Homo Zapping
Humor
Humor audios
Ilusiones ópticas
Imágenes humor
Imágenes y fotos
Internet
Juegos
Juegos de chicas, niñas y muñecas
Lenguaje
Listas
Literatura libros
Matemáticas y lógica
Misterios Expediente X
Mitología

---------------

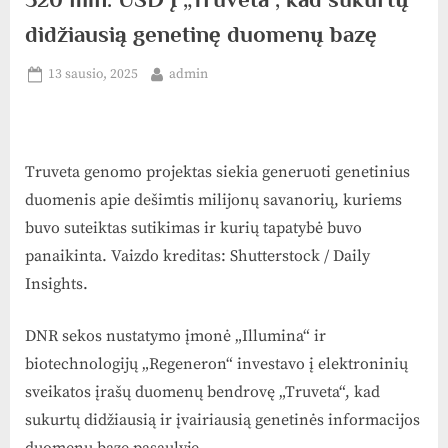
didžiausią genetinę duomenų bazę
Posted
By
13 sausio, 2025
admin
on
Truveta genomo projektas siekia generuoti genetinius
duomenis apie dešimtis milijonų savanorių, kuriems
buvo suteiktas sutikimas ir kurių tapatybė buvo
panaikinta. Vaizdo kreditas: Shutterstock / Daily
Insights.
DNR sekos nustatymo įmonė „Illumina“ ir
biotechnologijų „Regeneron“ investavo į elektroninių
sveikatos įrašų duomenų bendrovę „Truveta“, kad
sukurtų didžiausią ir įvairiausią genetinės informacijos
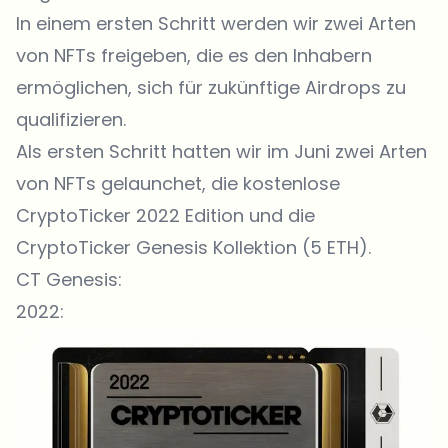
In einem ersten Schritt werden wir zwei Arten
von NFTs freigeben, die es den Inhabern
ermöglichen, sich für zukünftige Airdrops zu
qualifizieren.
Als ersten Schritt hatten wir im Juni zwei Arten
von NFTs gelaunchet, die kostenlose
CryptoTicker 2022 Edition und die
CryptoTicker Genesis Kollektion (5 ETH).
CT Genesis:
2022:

---------------

Only lines that include "CryptoTicker" belong in the answer; return them from the entries above.

**RESULT FOR THIS TASK**
CryptoTicker 2022 Edition und die
CryptoTicker Genesis Kollektion (5 ETH).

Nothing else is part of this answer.